Source records:
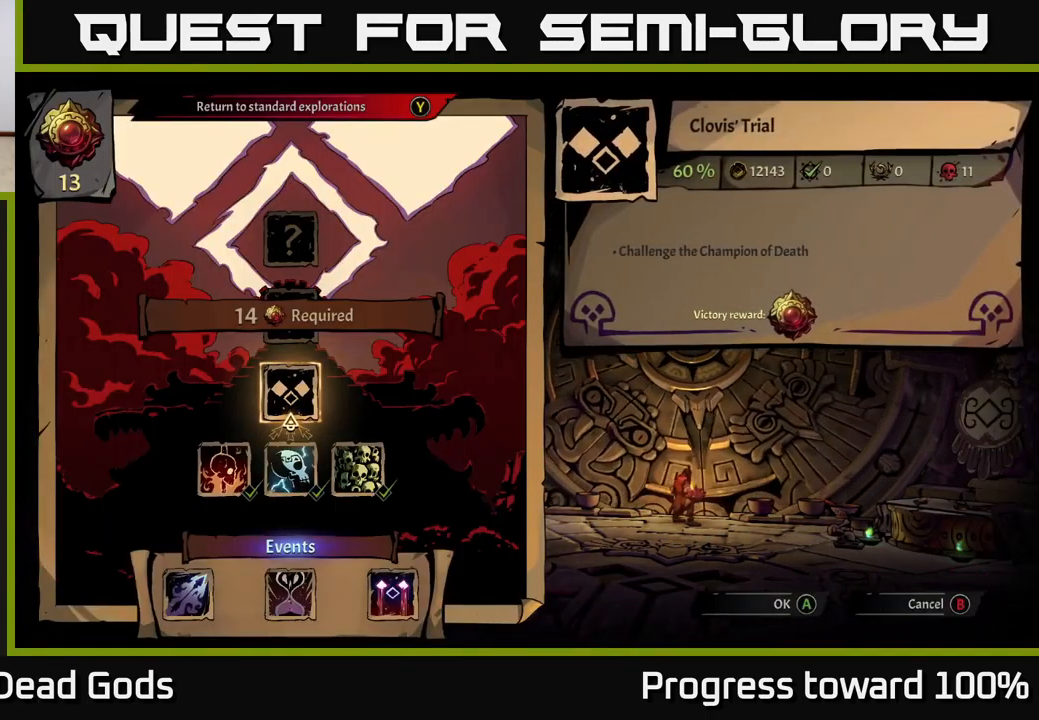
{"buttons": [], "left_stick": "center", "right_stick": "center", "events": [[266, "A", "down"], [316, "A", "up"]]}
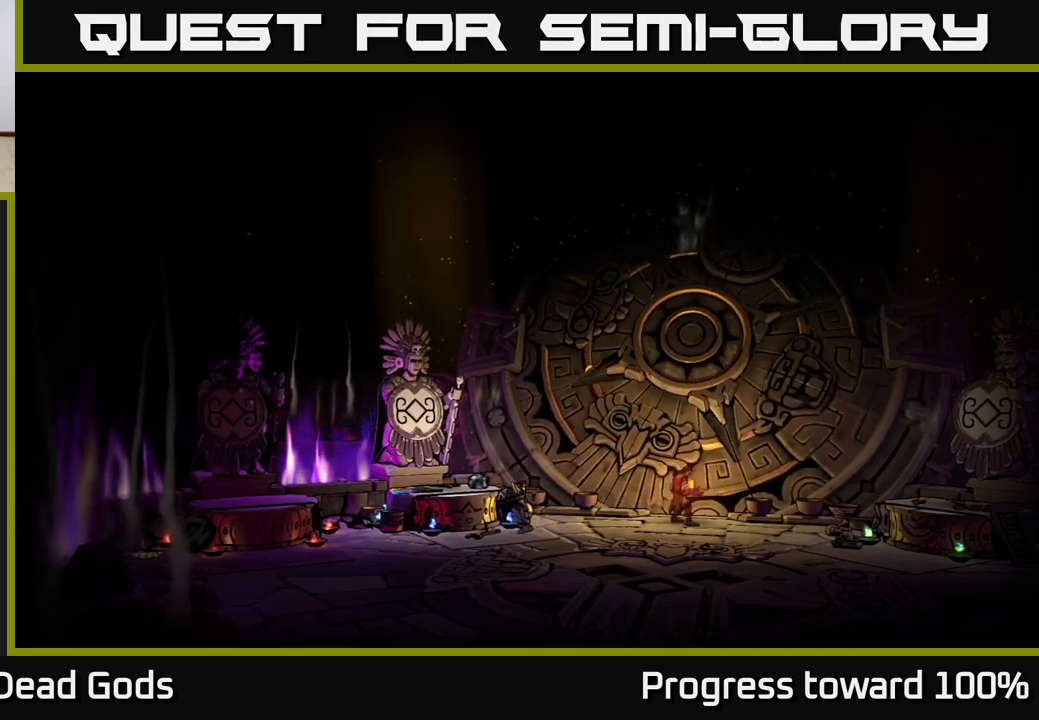
{"buttons": [], "left_stick": "center", "right_stick": "center", "events": []}
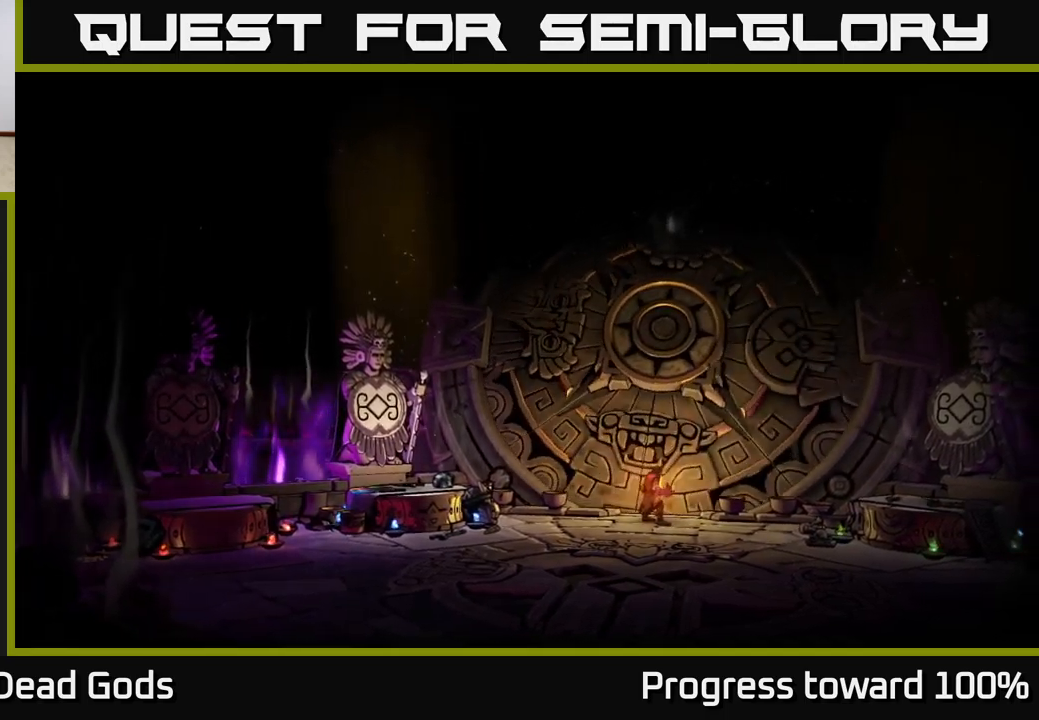
{"buttons": [], "left_stick": "center", "right_stick": "center", "events": []}
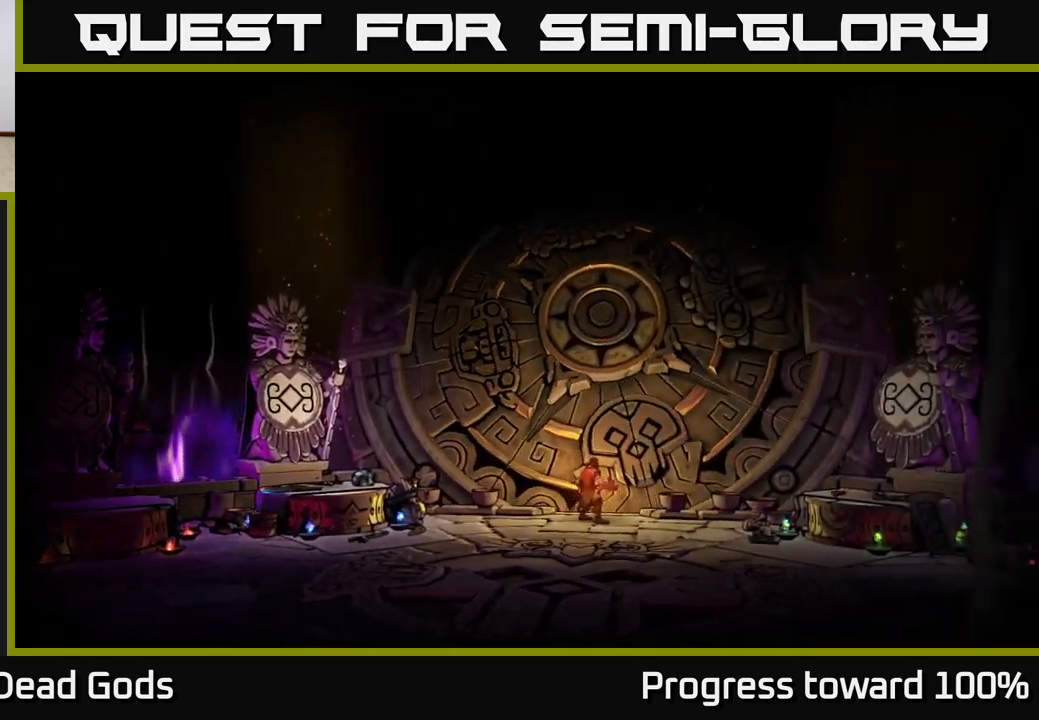
{"buttons": [], "left_stick": "center", "right_stick": "center", "events": []}
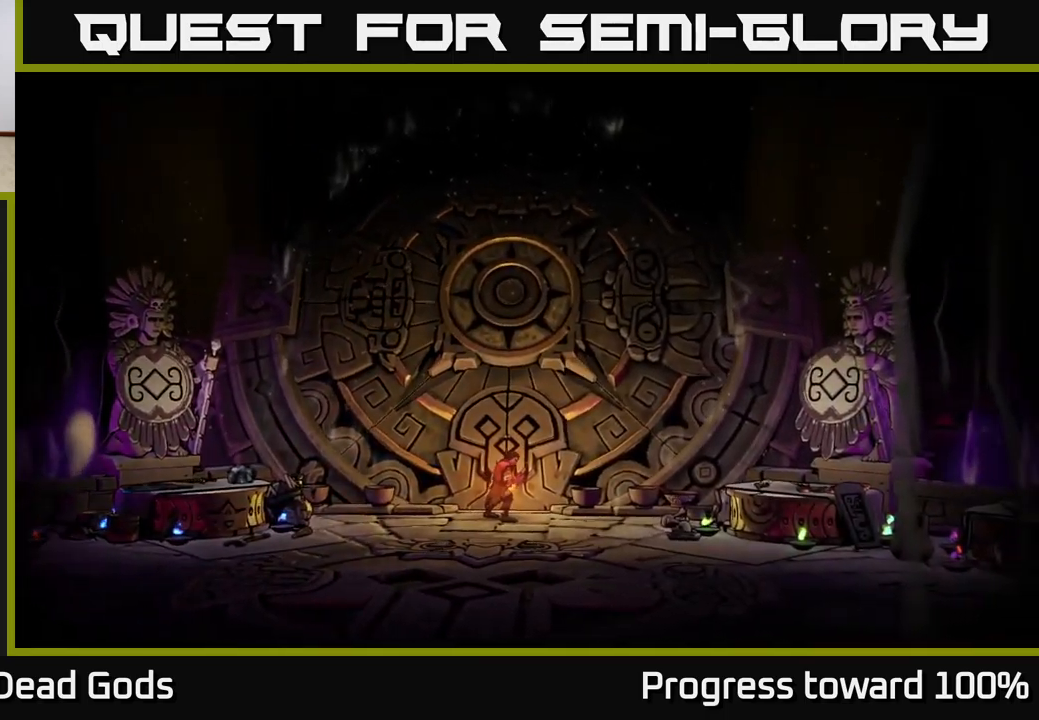
{"buttons": [], "left_stick": "center", "right_stick": "center", "events": []}
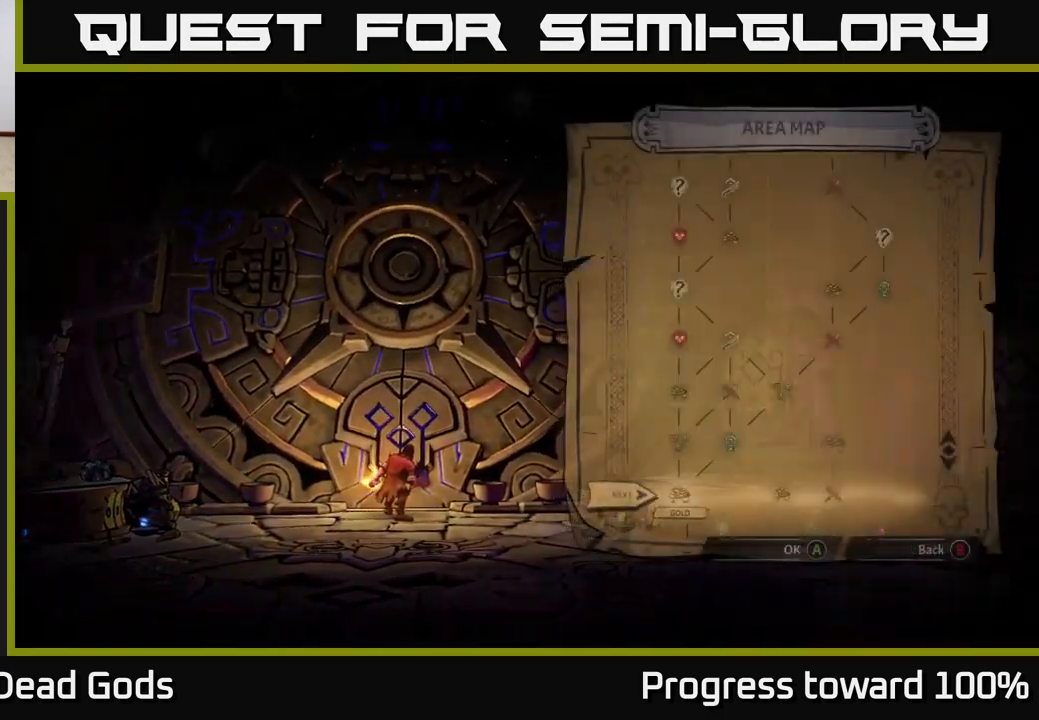
{"buttons": [], "left_stick": "center", "right_stick": "center", "events": []}
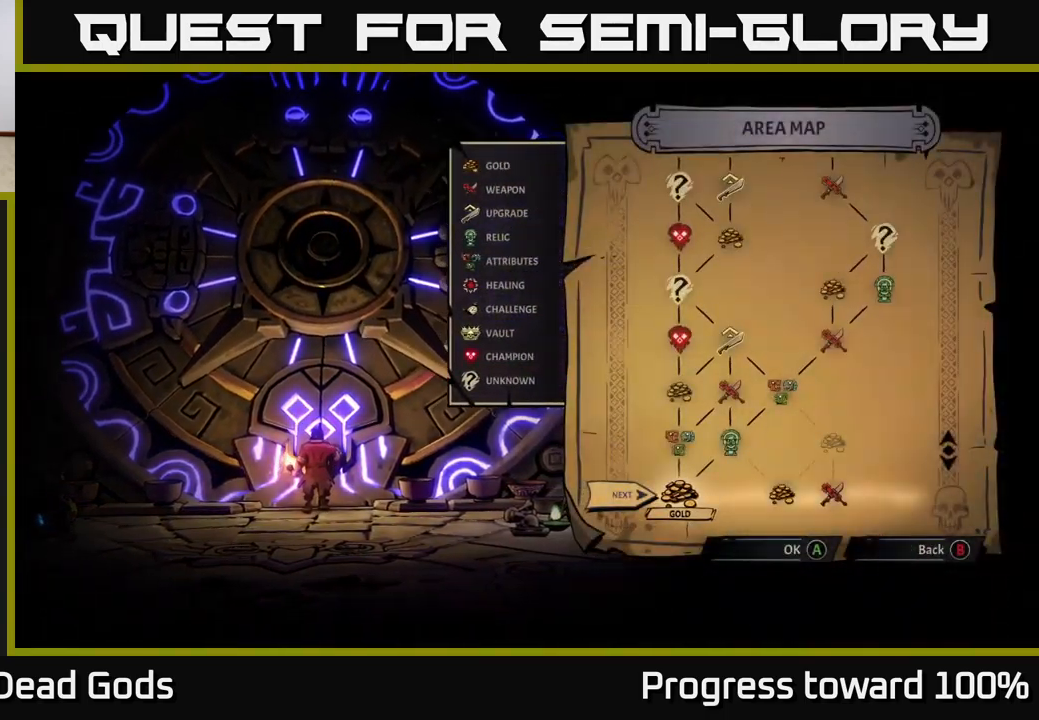
{"buttons": [], "left_stick": "center", "right_stick": "center", "events": []}
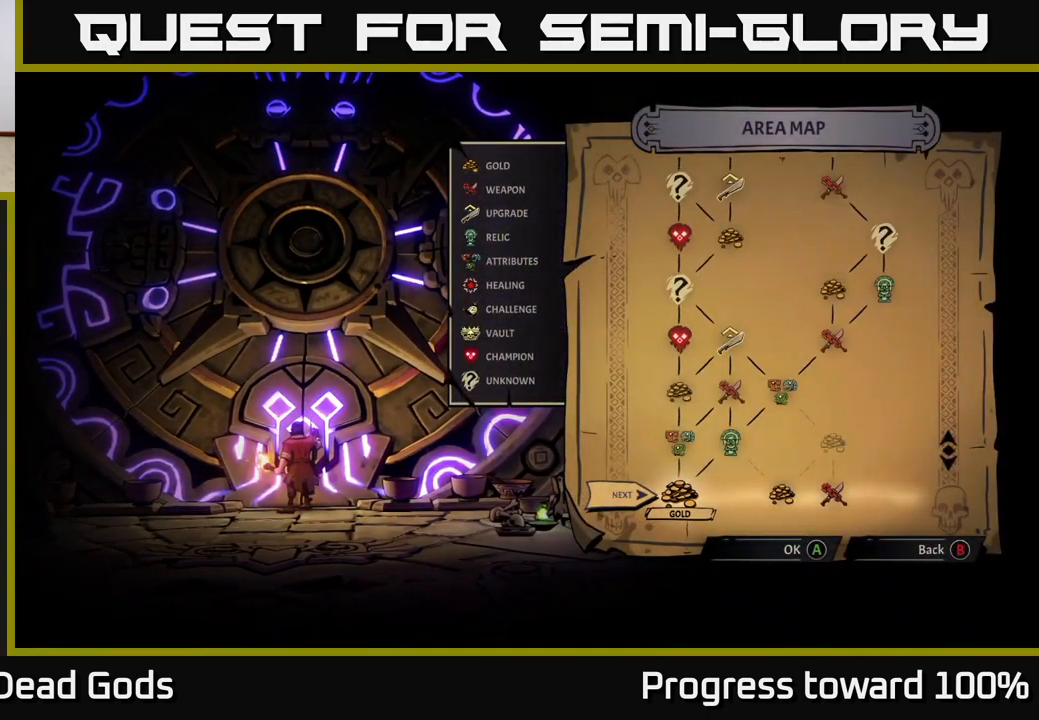
{"buttons": [], "left_stick": "center", "right_stick": "center", "events": [[50, "left_stick", "right"], [217, "left_stick", "center"]]}
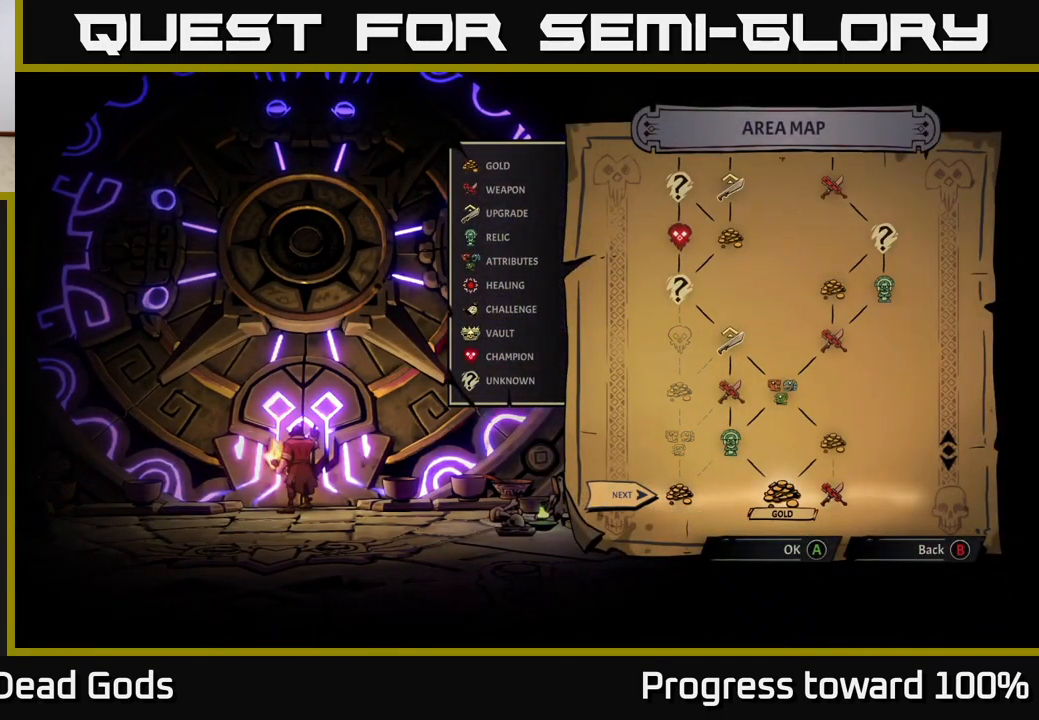
{"buttons": [], "left_stick": "center", "right_stick": "center", "events": [[217, "left_stick", "right"], [450, "left_stick", "center"]]}
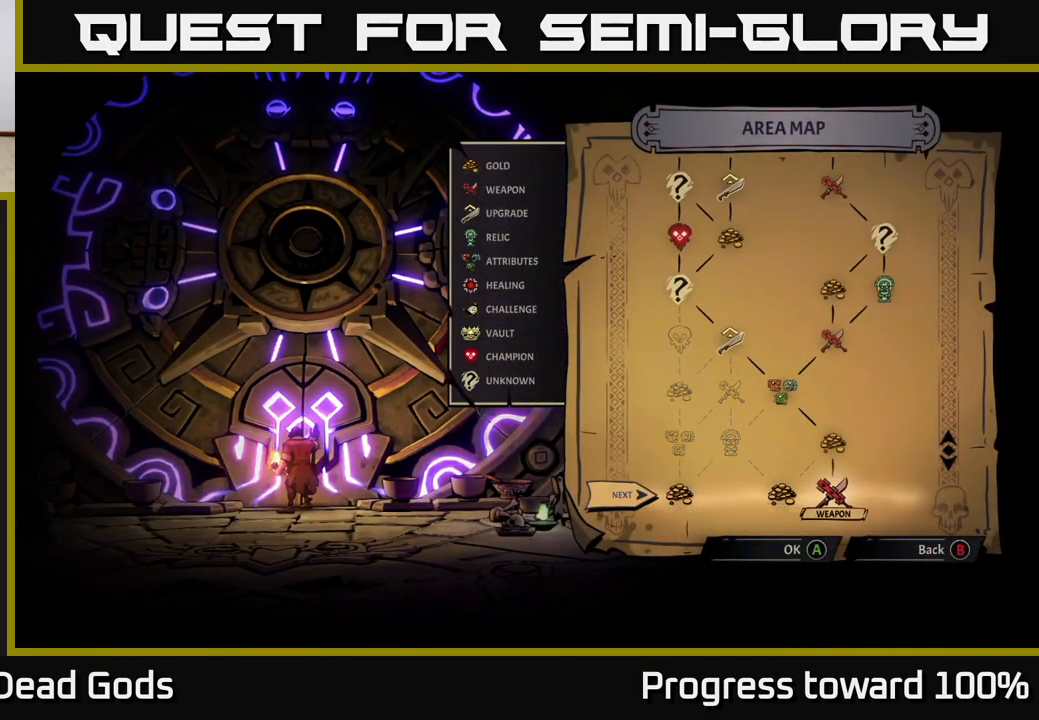
{"buttons": [], "left_stick": "left", "right_stick": "center", "events": [[183, "left_stick", "left"], [383, "left_stick", "center"], [500, "left_stick", "left"]]}
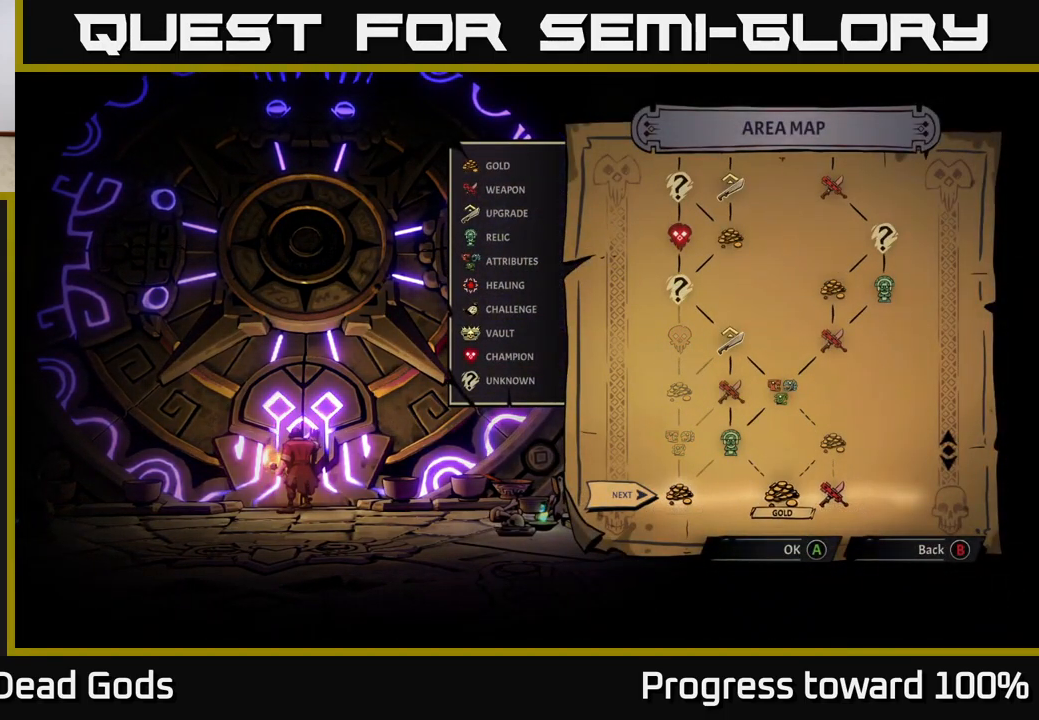
{"buttons": [], "left_stick": "center", "right_stick": "center", "events": [[183, "left_stick", "center"]]}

**DIRECTIONS FOR THIS TASK**.
Your reply should consist of the data, transcribed exactly, and should hold no pictures.

**EXPECTED ANSWER**.
{"buttons": [], "left_stick": "center", "right_stick": "center", "events": [[266, "A", "down"], [316, "A", "up"]]}
{"buttons": [], "left_stick": "center", "right_stick": "center", "events": []}
{"buttons": [], "left_stick": "center", "right_stick": "center", "events": []}
{"buttons": [], "left_stick": "center", "right_stick": "center", "events": []}
{"buttons": [], "left_stick": "center", "right_stick": "center", "events": []}
{"buttons": [], "left_stick": "center", "right_stick": "center", "events": []}
{"buttons": [], "left_stick": "center", "right_stick": "center", "events": []}
{"buttons": [], "left_stick": "center", "right_stick": "center", "events": [[50, "left_stick", "right"], [217, "left_stick", "center"]]}
{"buttons": [], "left_stick": "center", "right_stick": "center", "events": [[217, "left_stick", "right"], [450, "left_stick", "center"]]}
{"buttons": [], "left_stick": "left", "right_stick": "center", "events": [[183, "left_stick", "left"], [383, "left_stick", "center"], [500, "left_stick", "left"]]}
{"buttons": [], "left_stick": "center", "right_stick": "center", "events": [[183, "left_stick", "center"]]}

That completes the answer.